Reading week is a blessing of a concept. An entire week with no classes or lectures that you are free to devote to doing whatever you like. Go back to wherever you called home before London, hell, leave the country and take that holiday you were too skint to take at the end of summer. Of course, teachers usually set those cheeky essay deadlines for the end of the week in an attempt to persuade you to be productive, but whatever, it’s only a formative.
At LSE, it’s a well-noted phenomenon that it’s largely qualitative courses that have reading weeks. For the quants, reading week is a week like any other, except you also get to watch all your qual friends eat weed brownies in Amsterdam while you struggle to complete yet another problem set for MA100. As a quantitative student myself, I’d never thought about it much. On a surface level, it simply made sense; why would the quants need a reading week if they can’t even read?
I had never considered the alternative until recently. I was talking to a good friend of mine who studies Computer Science at UCL when he casually mentioned that he was returning home for the week.
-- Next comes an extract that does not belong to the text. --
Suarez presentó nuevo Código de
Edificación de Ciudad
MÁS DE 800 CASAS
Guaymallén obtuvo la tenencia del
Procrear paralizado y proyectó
Always quick to prod, I asked him how he even had time to do that and he casually informed me that he had a reading week. This baffled me but he was quick to explain that he did actually have work to do in the week like I did. It was simply a matter of substituting essays for whatever it is quants do.
I suppose the bold claim to make here is that LSE is oppressing quants by denying them a reading week. At UCL, all students, regardless of quantitative or qualitative degree status, get to have reading weeks. LSE administration queries the abysmally low student satisfaction because they haven’t tried this one simple trick. Give us a reading week for the many, not the few.